Home Office Electrical Safety

During the pandemic, home offices have become a way to mitigate the spread of the virus and keep workers safe. But setting up a temporary or new full-time office at home can create a new kind of health issue — electrical safety.

“Bringing electrical equipment home from the office or adding new equipment to make your home office fully functional can create some concerns of its own,” said John Gasstrom, CEO of Indiana Electric Cooperatives. “Let’s direct the same cautious attitude we have for the virus toward electrical safety so we’re not trading out a health concern for an electrical or fire concern at home.”

Things to consider and do in creating the home office:

• Designate a “place” for your office space. Even if it’s just temporary, an established, comfortable place for your work and whatever equipment you need will keep you from having to continually move equipment and will avoid stretching power cables or creating tripping hazards.

• If the space is somewhere “away from the family,” like an attic, corner of the basement or even a wired “she shed,” it may need a small air conditioner, dehumidifier, or space heater to keep it comfortable. Always plug these larger portable appliances directly into a wall outlet; do not use an extension cord or power strips.

• Keep papers organized and all combustibles at least three feet from a space heater.

• Check electrical cords on any equipment you may be bringing home from the office for cracks and damage; they may have been crimped behind the office credenza for years.

• Avoid using adapters that let grounded three-prong plugs be used in ungrounded (two-slot) outlets.

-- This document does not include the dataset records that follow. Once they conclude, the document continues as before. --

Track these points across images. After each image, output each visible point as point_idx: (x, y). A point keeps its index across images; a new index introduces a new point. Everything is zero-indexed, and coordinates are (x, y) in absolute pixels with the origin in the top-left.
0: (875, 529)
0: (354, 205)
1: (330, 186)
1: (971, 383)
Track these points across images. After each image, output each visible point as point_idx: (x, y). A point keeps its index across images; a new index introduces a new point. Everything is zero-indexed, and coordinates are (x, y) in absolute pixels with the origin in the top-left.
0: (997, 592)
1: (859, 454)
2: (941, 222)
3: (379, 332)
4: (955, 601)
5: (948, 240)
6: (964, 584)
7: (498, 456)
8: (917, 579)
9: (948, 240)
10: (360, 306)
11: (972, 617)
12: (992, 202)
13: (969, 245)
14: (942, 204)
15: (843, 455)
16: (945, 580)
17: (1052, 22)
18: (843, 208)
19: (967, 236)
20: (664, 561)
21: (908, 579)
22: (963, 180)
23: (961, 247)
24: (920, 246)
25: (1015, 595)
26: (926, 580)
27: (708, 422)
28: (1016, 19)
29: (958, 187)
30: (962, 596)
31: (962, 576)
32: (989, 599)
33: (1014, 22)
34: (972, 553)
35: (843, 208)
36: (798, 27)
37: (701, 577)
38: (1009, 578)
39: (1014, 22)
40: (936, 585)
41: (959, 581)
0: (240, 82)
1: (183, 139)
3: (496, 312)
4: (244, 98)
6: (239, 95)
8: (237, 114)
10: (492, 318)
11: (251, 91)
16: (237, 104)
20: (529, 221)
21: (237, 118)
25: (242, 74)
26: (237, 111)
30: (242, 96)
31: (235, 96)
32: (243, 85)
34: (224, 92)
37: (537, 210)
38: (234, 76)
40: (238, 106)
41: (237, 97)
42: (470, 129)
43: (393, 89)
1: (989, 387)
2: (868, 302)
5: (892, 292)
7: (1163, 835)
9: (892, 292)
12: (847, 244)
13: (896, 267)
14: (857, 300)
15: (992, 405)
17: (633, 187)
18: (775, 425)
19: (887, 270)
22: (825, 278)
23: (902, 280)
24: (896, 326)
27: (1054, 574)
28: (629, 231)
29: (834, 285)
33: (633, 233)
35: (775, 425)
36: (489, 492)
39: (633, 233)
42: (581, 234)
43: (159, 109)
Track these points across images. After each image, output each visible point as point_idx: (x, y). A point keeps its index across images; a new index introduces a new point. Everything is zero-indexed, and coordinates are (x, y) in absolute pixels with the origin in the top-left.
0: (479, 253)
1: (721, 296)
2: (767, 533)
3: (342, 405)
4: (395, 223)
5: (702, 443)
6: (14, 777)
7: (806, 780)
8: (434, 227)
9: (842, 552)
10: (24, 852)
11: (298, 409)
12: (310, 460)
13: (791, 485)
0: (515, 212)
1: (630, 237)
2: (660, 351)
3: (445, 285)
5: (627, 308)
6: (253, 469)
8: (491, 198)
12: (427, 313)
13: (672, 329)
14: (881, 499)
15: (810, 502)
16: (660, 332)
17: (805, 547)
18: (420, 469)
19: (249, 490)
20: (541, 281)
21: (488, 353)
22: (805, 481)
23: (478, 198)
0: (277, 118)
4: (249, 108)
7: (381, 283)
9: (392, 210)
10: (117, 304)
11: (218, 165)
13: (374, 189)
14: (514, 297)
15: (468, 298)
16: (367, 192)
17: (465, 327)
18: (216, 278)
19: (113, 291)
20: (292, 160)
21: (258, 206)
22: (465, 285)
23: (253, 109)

• Do not overload outlets with multiple power strips and extension cords and avoid using extension cords for extended periods.

• Do not run electrical cords through high-traffic areas, under carpets, or across doorways.

• Unplug non-essential equipment at the end of the day to save energy and ensure added safety.

If your home office requires many electrical devices, you probably should have a licensed electrician come out for an inspection. The electrician may suggest installing additional outlets, arc-fault circuit interrupters, and maybe upgraded wiring and additional circuits.

These updates will make your home workspace more attractive, practical, and, most importantly, safe.